A Look Back at 2023; What’s Ahead for 2024?

By G. Ray GOMPF, CD.

 

The big story of 2023, the transportation story that demonstrated clearly the importance of our industry and how the various transportation sectors are interconnected, is one of labour unrest.

 

The interrupted flow of trade especially, through the Port of Vancouver, caused shortages at almost every facet of Canadian life.

 

Large container ships were not able to unload. These shipping containers, loaded with everything from food to car parts to medicines to clothing, were bottlenecked because almost every west coast Port, in two countries, suffered labour strife and now that the strife has been resolved, the backlog will take months to catch up.

 

The ordering of newly manufactured Class 8 trucks and trailers was down noticeably, meaning trucking companies were not upgrading their equipment at the same rate as previous years; this was a harbinger for economic slowdown. The question was: is this a coming economic slowdown or simply as a result of the shipping labour unrest? Did higher interest rates exacerbate the slow down? And did the dearth of taxation innovations have an effect on both the inflation rate and the economic shrinking. Even experts charged with providing answers to these questions, that most don’t ask, was mixed. Interest rates were bouncing, and uncertainty was ruling the day.

 

These economic barometers seem remote from trucking, but quite frankly, trucking is a major barometer of the economy, one that needs to be read first.
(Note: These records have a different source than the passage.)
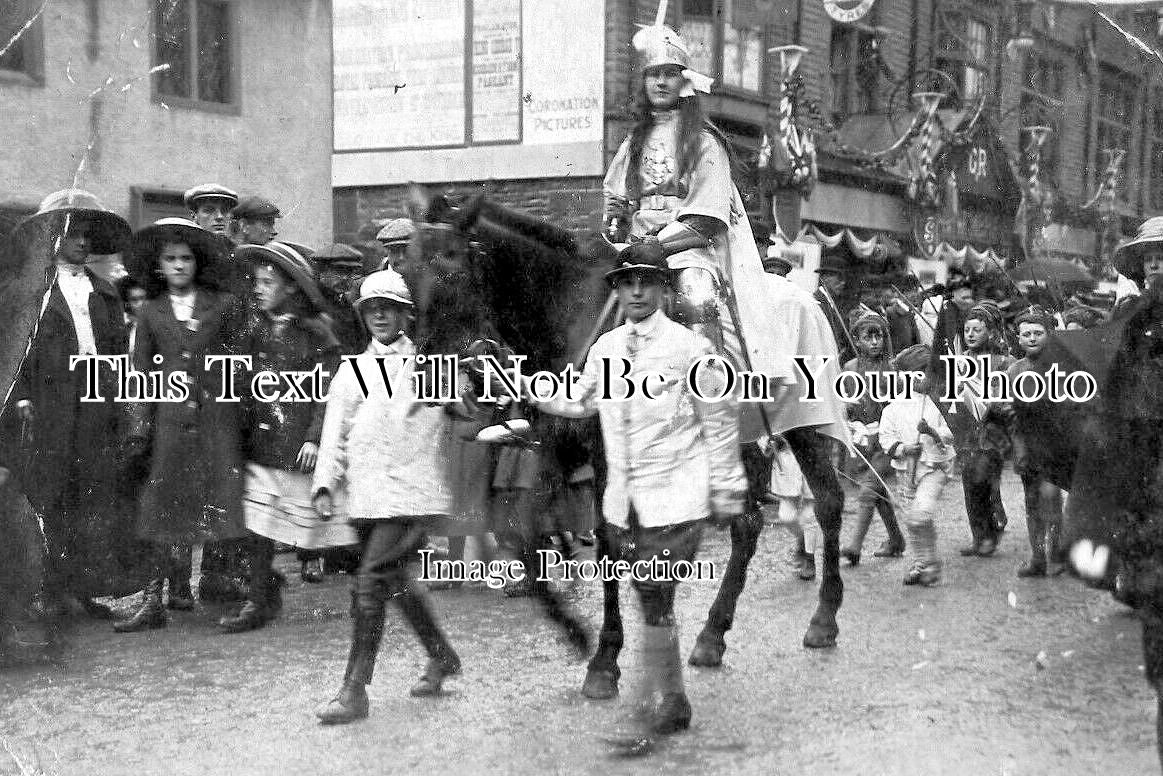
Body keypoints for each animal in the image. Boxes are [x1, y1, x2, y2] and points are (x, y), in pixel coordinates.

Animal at [402, 188, 846, 698]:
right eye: (406, 271)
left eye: (452, 268)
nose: (430, 378)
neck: (568, 314)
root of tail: (807, 298)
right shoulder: (556, 452)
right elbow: (520, 534)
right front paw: (577, 634)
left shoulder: (606, 460)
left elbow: (616, 545)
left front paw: (606, 657)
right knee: (747, 522)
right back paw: (712, 635)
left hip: (806, 426)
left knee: (828, 502)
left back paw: (823, 619)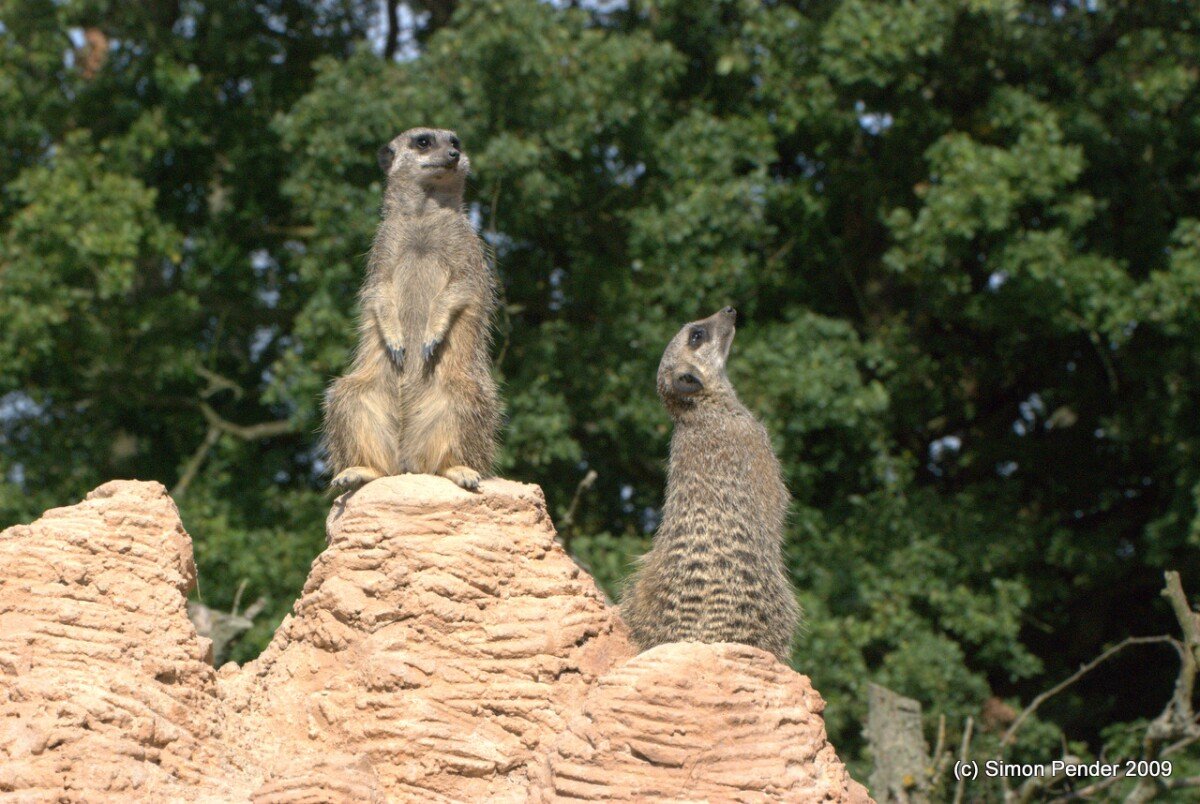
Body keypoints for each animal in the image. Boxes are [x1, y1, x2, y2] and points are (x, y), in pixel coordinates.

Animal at [322, 127, 499, 493]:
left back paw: (459, 469)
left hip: (465, 390)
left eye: (456, 142)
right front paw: (395, 337)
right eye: (423, 141)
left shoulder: (467, 247)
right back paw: (359, 470)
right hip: (360, 392)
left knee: (466, 414)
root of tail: (407, 459)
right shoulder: (383, 246)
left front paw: (432, 332)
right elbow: (379, 291)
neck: (423, 216)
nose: (453, 156)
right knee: (345, 399)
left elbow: (462, 286)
The needle is perceived, by many business leaders and the general public, to be moving the wrong way.

 

Fast forward to the year 2024. Nothing seems to be improving.

 

Environmentally, the use of oil and gas as an energy source, a fuel, is still on the bad list with heavy reliance going toward the refinement and development of mobile electric storage for electric vehicles, which at this point, has more problems than are solved.

 

The Province of Alberta, with its enormous cache of oil reserves, continues to be suffering a huge locking device being attached to most gas and oil production. Prairie farmers appear to also be on the chopping block for the use of fertilizers for producing food, not only for our country, but the world. Our naturally blessed resources seem to be those resources that run afoul of the environmentalist’s rules with no logical replacements in the pipeline of great solutions; certainly, gas and oil aren’t in any new pipeline.

 

Hydrogen is being touted as a replacement fuel for the vast needs of the world’s energy needs, but didn’t an event, the Hindenburg disaster, in 1937 settle that question where we need safer, not more volatile, energy. Yes, we’ve come a long way since then, but we still need to take all safety measures before declaring a fuel source as safe.

 

No single individual in the entire world has the solutions to all of our issues. The environmentalists continue to tout carbon as the bad guy with respect to energy requirements; yet their solutions for alternative solutions pose more questions than resolutions. Governments seem to fly by the seats of their pants, guided by how many votes their positions may garner. Those with vested interests in solutions tend not to be open to contrary concepts. Independent thinkers are criticized to pick a side and real innovation solving issues seems stymied.

 

The answer seems to be allowing, no welcoming, every cockeyed solution, regardless of how hair brained it may appear, to be examined thoroughly by multiple learned sources until there is unanimity, and hatred is eliminated.

 

Governments will continue to create divisions, create hatred, create smaller groups of people each with a different agenda to exercise control. All it really takes is to create the recognition of the human race, and eliminate division, including religious, racial, educational, employment, AND create love and respect for all by all.

 

It seems it may not happen in 2024, but it should and could start.